Tidak lama kemudian aku kembali merasakan seluruh syarafku menegang. Persendianku meregang sejenak.
Akhirnya.., "Riiff.. Aku.. sampai..!" kembali vaginaku membanjir.
"Aaa.. aakhh..!" jeritku melepas kenikmatan.
Bersamaan
dengan itu, tubuhku menggelosor di kasur. Sementara Sarif masih
meneruskan kegiatannya. Bahkan semangatnya makin menjadi. Kubiarkan saja
dia meneruskan permainan. Karena tenagaku serasa habis terkuras.
Tapi
tidak lama kemudian gerakan Sarif menjadi lebih gila lagi. Diangkatnya
pinggulku hingga aku kembali pada posisi agak tertungging. Kedua
tangannya mencengkeram pangkal pinggulku dan dengan kekuatan yang tidak
kuperhitungkan dia menarik-narik pinggulku diikuti pinggulnya yang
digerakkan berlawanan. Tentu saja hal itu membuat gerakan kami
benar-benar bertemu pada satu titik yang menghasilkan benturan yang
keras, hingga menimbulkan suara Cplak! Cplak!
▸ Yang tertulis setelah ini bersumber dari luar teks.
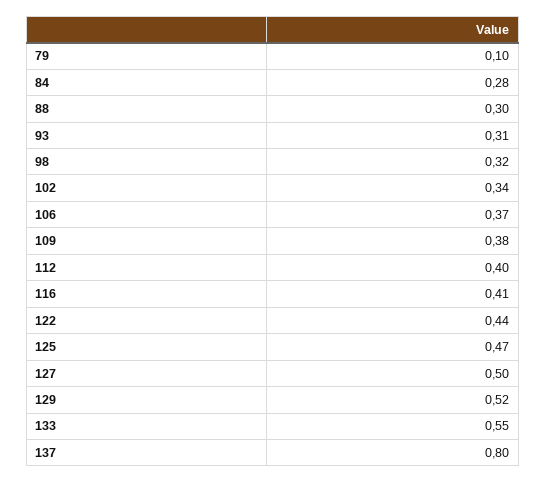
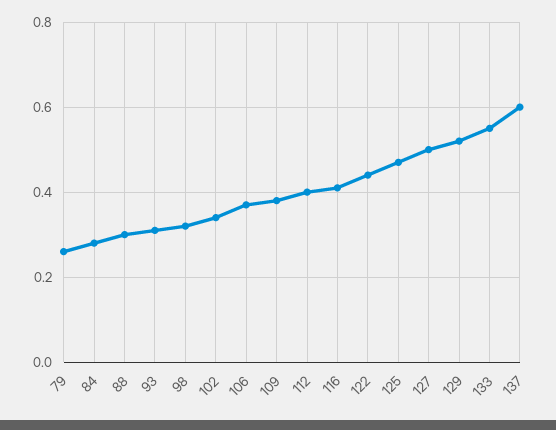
79: 0.1 -> 0.25
137: 0.8 -> 0.6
Cplak!
"Aauw.. Riiff.. Gii.. laa.. kaa.. muu..!" rintihku setengah menjerit.
"Sabaar.. San., Aakuu.. maauu saammpaaii..!"
Lalu.., "Sroot..! Serr.. Serr.. Serr.." keluarlah cairan kental tubuhnya menggenangi liang kemaluanku yang juga basah.
Sarif
menekan batang kemaluannya dalam-dalam ke liang senggamaku sambil
tangannya menekan pinggulku ke arah kemaluannya kuat-kuat. Aku yakin
seluruh batang kemaluannya tertanam dalam vaginaku. Lidahku bahkan
sempat terdongkrak keluar dari tempatnya. Mataku terbeliak seakan ingin
lepas dari tempatnya.
Tubuh Sarif mengejang sesaat. Lalu
menggelosor di sebelahku. Napasnya memburu. Tubuhnya dibasahi keringat.
Begitu juga aku. Seluruh persendianku seperti terlepas dari rangkaiannya
dan hanya dapat terdiam sambil mengembangkan senyum yang dibalas oleh
Sarif. Perlahan kuangkat tanganku dan kurangkul dia.
"Kamu hebat, Rif," bisikku yang hampir tidak terdengar.
"Kamu juga..," jawab Sarif.
Lalu kami terdiam dan tertidur.
Apa
yang menjadi angan-anganku selama ini sudah terlaksana, aku menjadi
pacarnya. Kehidupan kami selanjutnya adalah rutinnya kami menjalani masa
pacaran kami dengan kegiatan seks kami. Semoga apa yang kualami ini
memberikan gambaran tersendiri bagi anda, wanita yang mendambakan pria
idamannya. Kalau anda mau berusaha, pasti ada jalan keluarnya.